Outro trabalho mostrou que as mulheres costumam ser menos competitivas que os homens, na média. Mas um estudo conduzido em 2011, feito com ultramaratonistas, mostrou que sociedades mais igualitárias e que competições que oferecem prêmios em dinheiro semelhantes para homens e mulheres praticamente acabam com essa falta de competitividade feminina.

“É tudo uma questão de cultura”, disse Frick.

Outras explicações para as diferenças na tecnologia

O manifesto de Demore, no entanto, é falho quando tenta explicar que as diferenças de sexo na tecnologia possuem razões biológicas , quando outros fatores como sexismo e estruturas familiares ultrapassadas claramente possuem muita influência, disse McCarthy.

Diversos estudos já mostraram que uma maneira poderosa de atrair mais mulheres para cargos de liderança é justamente ter mais mulheres nos papéis de líder, disse McCarthy. Então, a escassez feminina na área pode criar um ciclo vicioso de baixa representatividade.

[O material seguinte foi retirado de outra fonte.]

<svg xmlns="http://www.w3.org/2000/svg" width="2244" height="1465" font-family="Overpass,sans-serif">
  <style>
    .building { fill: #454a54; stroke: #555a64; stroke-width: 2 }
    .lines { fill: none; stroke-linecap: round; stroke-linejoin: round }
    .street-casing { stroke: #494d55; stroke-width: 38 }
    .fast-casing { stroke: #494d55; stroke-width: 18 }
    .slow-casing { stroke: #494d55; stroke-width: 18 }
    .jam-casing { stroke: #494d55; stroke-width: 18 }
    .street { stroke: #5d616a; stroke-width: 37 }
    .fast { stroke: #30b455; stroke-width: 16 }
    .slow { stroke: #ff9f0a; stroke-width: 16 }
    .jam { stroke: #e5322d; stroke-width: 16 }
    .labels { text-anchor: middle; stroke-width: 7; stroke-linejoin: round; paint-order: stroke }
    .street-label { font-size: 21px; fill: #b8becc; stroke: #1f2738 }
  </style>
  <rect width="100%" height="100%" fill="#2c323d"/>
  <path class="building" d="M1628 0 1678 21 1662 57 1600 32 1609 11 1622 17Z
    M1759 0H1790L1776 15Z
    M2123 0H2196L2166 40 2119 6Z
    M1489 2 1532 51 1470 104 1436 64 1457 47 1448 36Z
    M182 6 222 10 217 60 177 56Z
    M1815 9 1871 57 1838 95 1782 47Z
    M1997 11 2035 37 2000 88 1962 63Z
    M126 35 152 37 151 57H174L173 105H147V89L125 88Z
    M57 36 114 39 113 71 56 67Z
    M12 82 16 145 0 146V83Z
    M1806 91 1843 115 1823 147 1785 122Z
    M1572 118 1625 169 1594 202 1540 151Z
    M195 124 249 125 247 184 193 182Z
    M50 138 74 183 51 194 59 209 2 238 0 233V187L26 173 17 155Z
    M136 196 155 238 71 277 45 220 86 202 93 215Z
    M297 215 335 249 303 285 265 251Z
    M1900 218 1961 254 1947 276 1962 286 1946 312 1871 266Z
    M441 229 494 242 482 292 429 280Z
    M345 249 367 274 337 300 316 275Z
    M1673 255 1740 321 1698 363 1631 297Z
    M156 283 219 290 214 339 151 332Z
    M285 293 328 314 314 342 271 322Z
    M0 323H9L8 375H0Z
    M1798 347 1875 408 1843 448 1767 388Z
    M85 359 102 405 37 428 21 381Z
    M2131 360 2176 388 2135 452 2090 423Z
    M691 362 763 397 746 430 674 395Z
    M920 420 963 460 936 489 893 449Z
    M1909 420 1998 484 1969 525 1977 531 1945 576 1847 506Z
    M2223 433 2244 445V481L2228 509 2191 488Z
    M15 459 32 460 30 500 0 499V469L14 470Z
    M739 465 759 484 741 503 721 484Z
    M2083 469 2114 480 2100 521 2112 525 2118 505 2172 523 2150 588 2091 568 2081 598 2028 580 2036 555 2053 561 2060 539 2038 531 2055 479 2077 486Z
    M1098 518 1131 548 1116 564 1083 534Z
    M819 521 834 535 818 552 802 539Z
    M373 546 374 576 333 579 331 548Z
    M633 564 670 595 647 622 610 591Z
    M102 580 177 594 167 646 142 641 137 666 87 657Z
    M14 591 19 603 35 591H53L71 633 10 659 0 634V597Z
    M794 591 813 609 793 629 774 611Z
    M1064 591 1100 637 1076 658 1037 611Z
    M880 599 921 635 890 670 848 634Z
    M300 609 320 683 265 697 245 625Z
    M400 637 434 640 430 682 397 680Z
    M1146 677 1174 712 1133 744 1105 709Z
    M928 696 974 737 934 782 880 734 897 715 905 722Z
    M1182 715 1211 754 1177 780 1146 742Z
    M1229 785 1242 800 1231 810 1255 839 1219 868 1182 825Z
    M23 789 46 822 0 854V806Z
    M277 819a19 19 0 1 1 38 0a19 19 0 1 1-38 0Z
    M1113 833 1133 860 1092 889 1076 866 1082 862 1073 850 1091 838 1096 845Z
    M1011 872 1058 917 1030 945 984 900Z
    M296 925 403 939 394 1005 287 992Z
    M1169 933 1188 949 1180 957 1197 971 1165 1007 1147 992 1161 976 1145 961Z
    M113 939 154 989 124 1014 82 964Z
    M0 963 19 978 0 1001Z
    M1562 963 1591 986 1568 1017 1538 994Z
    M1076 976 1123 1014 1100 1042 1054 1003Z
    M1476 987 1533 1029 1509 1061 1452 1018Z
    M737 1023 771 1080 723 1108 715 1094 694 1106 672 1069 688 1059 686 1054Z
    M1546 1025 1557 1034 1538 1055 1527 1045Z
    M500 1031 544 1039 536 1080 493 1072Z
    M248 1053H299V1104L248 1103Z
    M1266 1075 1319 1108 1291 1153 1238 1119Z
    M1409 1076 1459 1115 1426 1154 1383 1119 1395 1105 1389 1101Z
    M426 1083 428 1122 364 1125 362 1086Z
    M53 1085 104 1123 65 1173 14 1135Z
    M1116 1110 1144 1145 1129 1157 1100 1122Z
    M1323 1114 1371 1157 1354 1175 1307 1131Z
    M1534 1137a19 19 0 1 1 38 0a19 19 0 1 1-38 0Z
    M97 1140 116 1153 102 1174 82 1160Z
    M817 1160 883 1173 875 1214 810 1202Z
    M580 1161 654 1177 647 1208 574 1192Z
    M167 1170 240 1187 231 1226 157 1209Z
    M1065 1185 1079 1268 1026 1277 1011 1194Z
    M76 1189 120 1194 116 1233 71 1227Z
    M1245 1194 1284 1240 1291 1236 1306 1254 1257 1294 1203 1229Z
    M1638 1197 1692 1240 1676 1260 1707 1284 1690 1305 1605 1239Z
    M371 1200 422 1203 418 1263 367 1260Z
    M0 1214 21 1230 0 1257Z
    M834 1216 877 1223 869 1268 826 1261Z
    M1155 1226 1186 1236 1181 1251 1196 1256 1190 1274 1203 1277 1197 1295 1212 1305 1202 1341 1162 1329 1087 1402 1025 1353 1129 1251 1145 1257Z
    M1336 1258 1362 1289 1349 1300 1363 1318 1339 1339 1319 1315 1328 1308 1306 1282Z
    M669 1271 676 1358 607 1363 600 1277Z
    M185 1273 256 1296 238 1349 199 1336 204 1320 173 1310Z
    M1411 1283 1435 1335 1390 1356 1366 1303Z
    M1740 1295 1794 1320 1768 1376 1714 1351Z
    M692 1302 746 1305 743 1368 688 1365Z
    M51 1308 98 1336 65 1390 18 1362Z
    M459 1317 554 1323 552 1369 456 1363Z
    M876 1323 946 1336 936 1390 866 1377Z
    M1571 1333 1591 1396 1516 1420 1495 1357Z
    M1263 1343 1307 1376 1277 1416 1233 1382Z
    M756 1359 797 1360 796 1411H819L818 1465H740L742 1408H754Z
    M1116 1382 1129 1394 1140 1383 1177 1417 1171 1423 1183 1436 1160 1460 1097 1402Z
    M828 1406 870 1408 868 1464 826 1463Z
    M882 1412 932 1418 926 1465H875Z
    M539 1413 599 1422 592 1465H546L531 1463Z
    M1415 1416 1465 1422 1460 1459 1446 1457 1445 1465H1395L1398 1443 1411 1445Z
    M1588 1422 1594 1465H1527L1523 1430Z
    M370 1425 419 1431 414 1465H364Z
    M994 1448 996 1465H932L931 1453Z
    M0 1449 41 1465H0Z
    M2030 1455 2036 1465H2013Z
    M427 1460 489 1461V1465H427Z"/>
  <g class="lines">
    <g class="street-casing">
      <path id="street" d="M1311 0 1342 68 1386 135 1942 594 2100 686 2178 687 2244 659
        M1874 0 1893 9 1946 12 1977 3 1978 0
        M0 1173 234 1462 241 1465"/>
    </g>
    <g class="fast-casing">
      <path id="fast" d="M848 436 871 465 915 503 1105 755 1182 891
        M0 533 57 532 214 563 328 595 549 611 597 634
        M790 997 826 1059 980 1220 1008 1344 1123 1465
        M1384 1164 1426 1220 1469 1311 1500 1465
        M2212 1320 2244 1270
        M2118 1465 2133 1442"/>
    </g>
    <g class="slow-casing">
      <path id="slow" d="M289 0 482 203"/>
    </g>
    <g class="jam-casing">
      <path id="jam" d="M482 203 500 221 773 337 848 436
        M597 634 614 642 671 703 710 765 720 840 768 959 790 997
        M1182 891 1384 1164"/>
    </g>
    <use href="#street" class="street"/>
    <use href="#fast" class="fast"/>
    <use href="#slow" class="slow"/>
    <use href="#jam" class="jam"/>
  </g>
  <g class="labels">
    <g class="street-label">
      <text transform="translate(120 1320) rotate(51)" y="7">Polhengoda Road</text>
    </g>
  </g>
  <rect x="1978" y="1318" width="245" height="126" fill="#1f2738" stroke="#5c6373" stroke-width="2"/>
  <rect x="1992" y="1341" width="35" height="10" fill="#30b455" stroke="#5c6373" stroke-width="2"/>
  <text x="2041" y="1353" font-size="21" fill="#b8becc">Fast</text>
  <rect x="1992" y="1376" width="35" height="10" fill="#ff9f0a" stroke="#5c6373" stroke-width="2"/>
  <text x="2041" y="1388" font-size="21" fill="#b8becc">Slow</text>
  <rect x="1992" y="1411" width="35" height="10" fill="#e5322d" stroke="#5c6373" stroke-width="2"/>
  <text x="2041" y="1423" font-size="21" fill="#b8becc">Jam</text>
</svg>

Outra questão é que as mulheres não querem, de forma proposital, trabalhar menos horas. A razão é que elas também um segundo papel como mãe e responsáveis por cuidar da casa, por exemplo. “Elas possuem dois empregos”, disse McCarthy.

E o sexismo na área de tecnologia não é algo benigno, segundo Larry Cahill.

“Eu sempre escuto sobre a ‘cultura dos irmãos’ (na tecnologia). É provavelmente o caso de que as mulheres, em média, se irritam muito mais com esse cultura do que os próprios homens”, disse Cahill.

Para complementar, nenhum estudo conseguiu comprovar que habilidades e traços de personalidade necessários para empregos na área de tecnologia são unicamente masculinos. Nenhuma pesquisa sugeriu que ser agradável, simpático ou extrovertido (qualidades que Demore disse que as mulheres não possuem) são coisas obrigatórias para trabalhar no campo da tecnologia, disse McCarthy.

“Se o Google precisasse apenas de pessoas com muitas características masculinas, então seria mais viável chamar apenas candidatos masculinos do que candidatas femininas. Mas até mesmo no campo tecnológico, existem diferentes combinações de características (algumas mais comuns em mulheres e outras em homens) que se encaixam, então essas diferenças cerebrais entre os dois sexos não são suficientes para explicar as lacunas de gênero na área de tecnologia”, disse Daphna Joel.